Here's something to think about with harddrives that should make even the most determined procrastinator start doing regular backups...
With HD sales, price is everything. The overwhelming majority of consumers will buy a cheaper, more poorly made HD as opposed to paying more for a better made one. All they see is the price.
In order to keep the price down, hard drives are built to the absolute minimum specifications - thinnest possible magnetic coating, least sensitive heads, etc. - that will allow for a working hard drive.
Hard drives COULD be built that would last for decades. But they aren't because no one would buy them. Instead they're built to the lowest possible standards that still gets them within specs.
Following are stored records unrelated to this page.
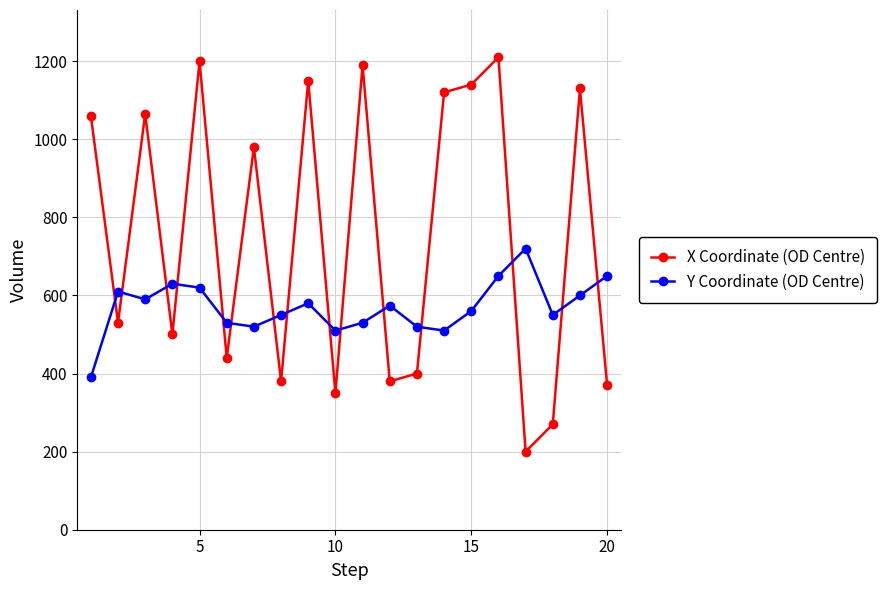

What is the maximum value shown in the chart?

1210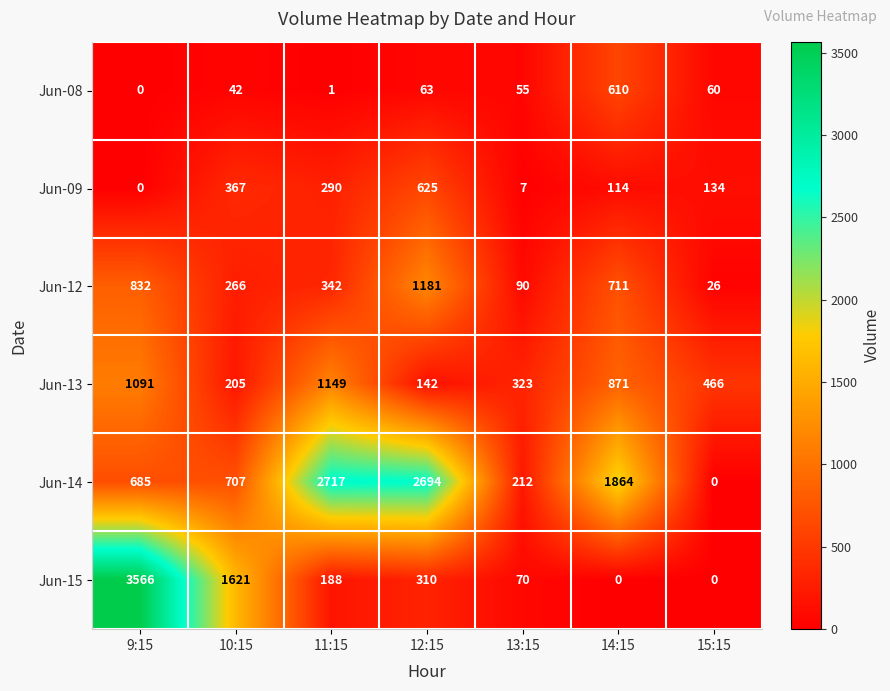

At which category does the chart reach its peak across all series?

9:15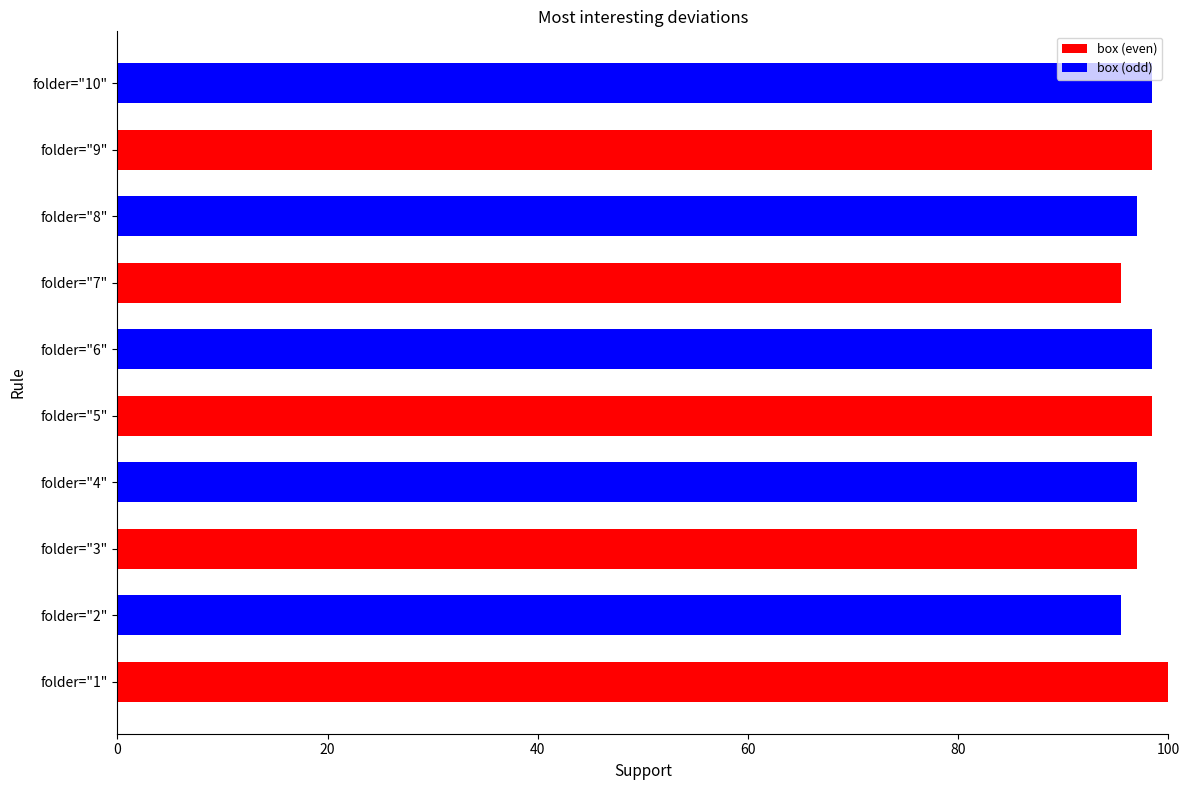

Approximately how many times larger is the value at folder="2" compared to folder="3"?

1.0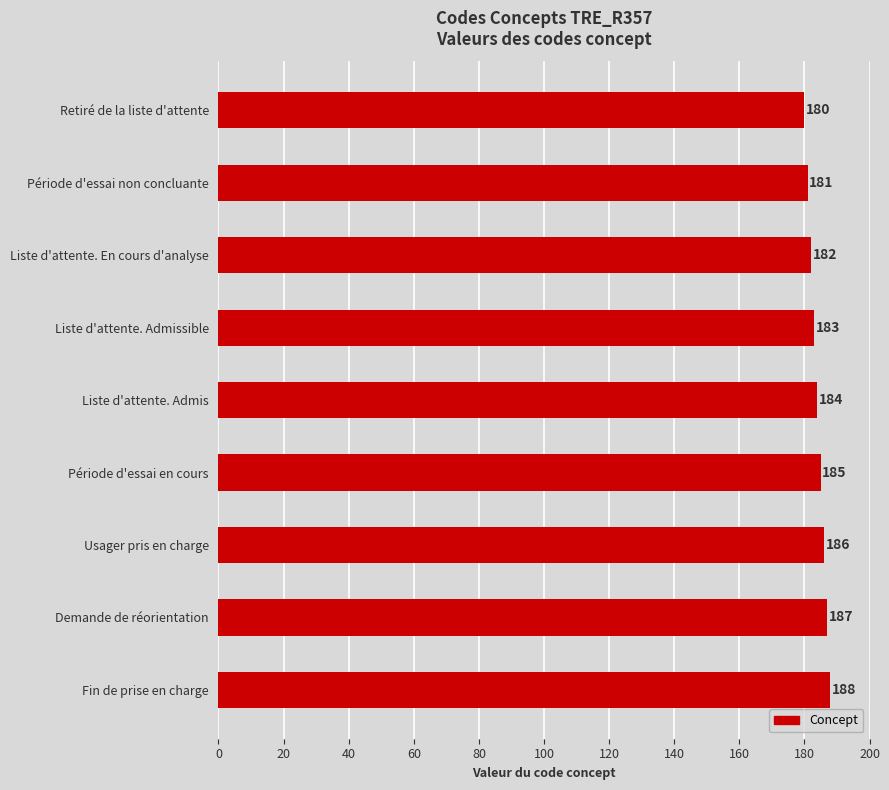

How many values are between 182 and 186?

5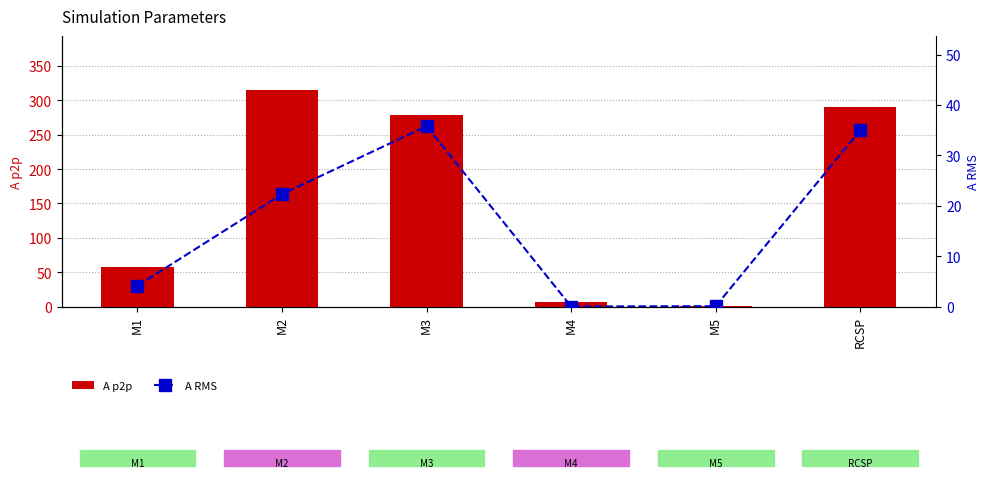

What are all the series names shown in the legend?

A p2p, A RMS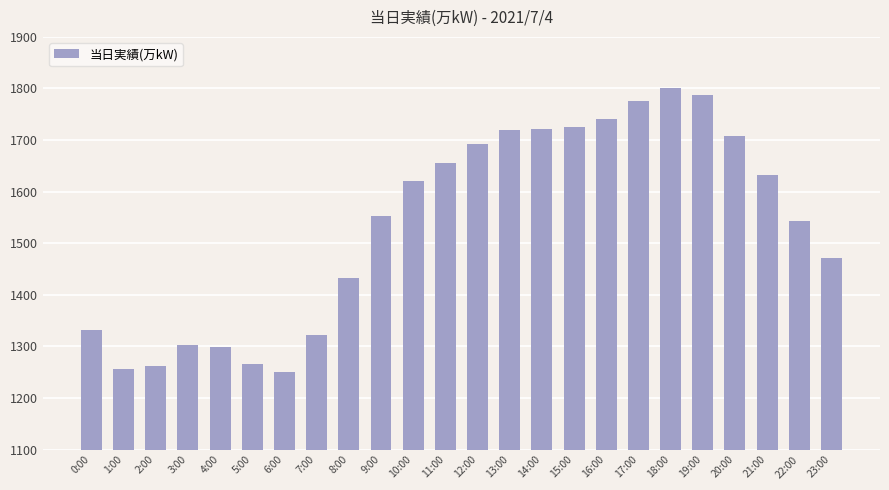

What is the average value?

1536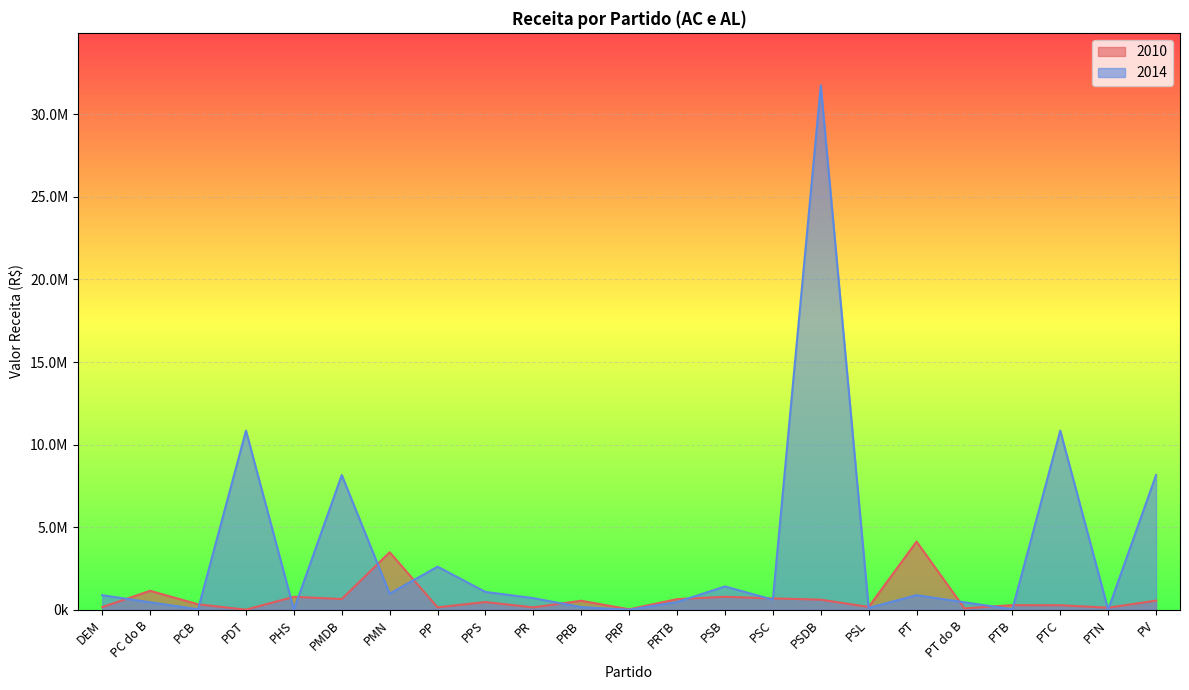

True or false: 2014 has a value of 8158580.4 at PMDB.

True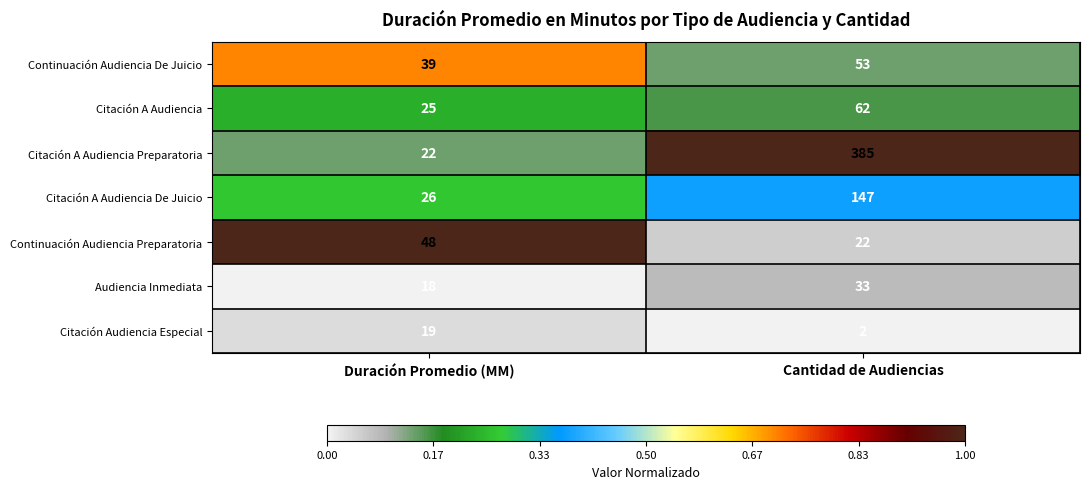

Reading left to right, extract all data points from this chart.

Continuación Audiencia De Juicio: Duración Promedio (MM)=39	Cantidad de Audiencias=53
Citación A Audiencia: Duración Promedio (MM)=25	Cantidad de Audiencias=62
Citación A Audiencia Preparatoria: Duración Promedio (MM)=22	Cantidad de Audiencias=385
Citación A Audiencia De Juicio: Duración Promedio (MM)=26	Cantidad de Audiencias=147
Continuación Audiencia Preparatoria: Duración Promedio (MM)=48	Cantidad de Audiencias=22
Audiencia Inmediata: Duración Promedio (MM)=18	Cantidad de Audiencias=33
Citación Audiencia Especial: Duración Promedio (MM)=19	Cantidad de Audiencias=2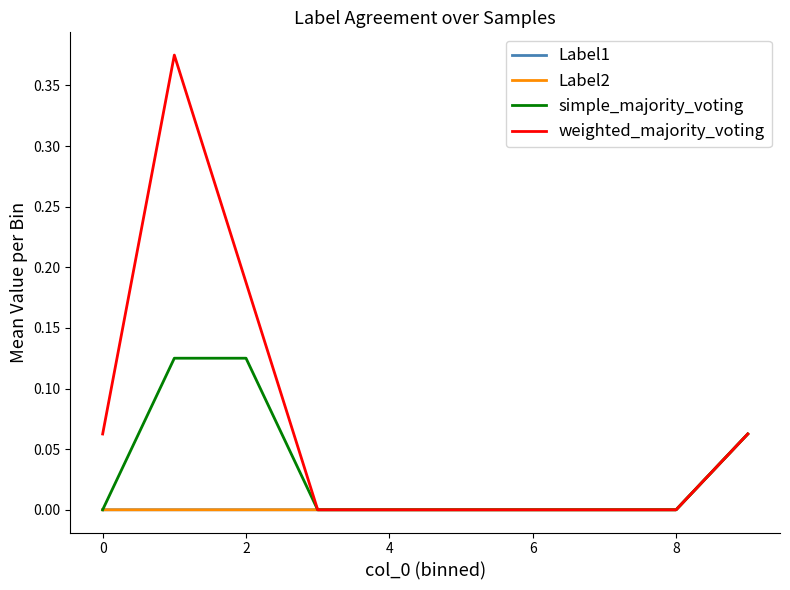

Is this an area chart (filled region under the line)?

No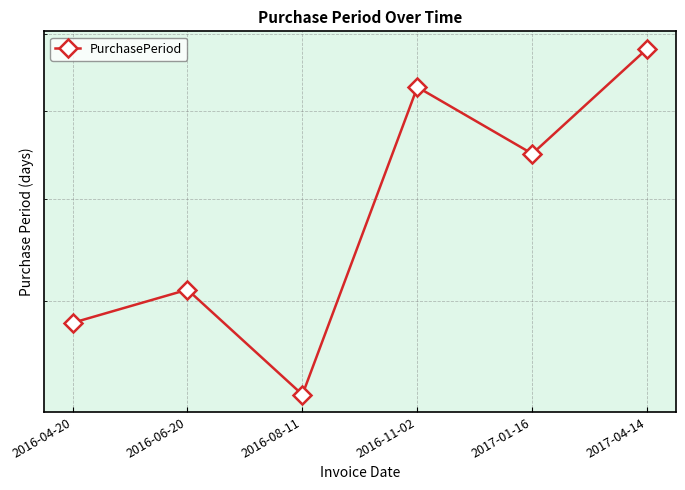

Does the chart have visible grid lines?

Yes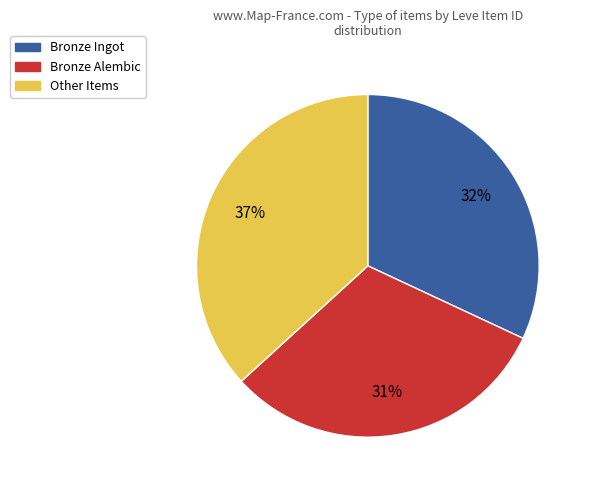

Is there any slice that represents more than half of the pie?

No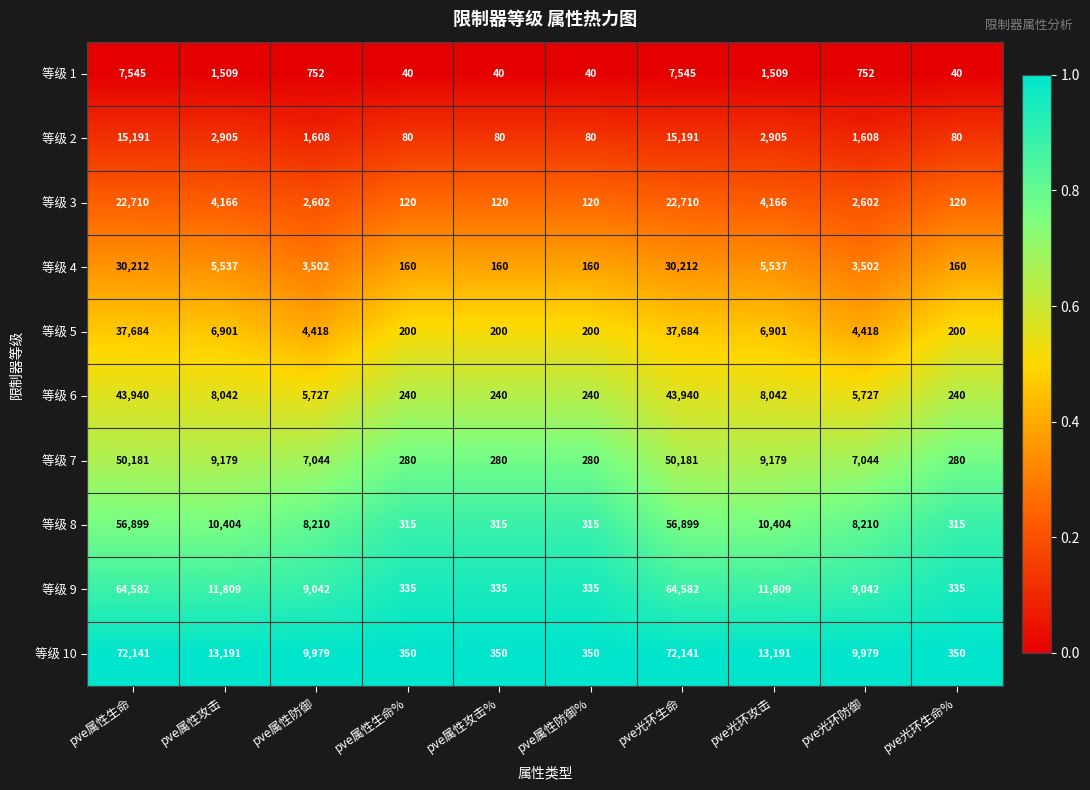

Is it true that 等级 8 equals 13167 at pve属性防御?

False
So your hard drive WILL fail - it's not a matter of if, but when.
I have a factory refurb. hard drive (warranty replacement) that squeals - been working fine for over a year, but I fully expect it, and my other hard drive, to fail any day. Because I keep only backups on the second hard drive, and all my files on the first, if either fails I just go buy a new one and either restore the backup or make a new backup as soon as I install the replacement.
This is just another case of "one is none and two is one". Buy two hard drives at a time and use one for primary and one for backup image files only. I use Ghost on a boot floppy (two copies of that, too) to make backups on the second hard drive which is formatted with a FAT32 single partition - that way it's accessable by the DOS boot floppy that has Ghost on it even if the primary OS is down.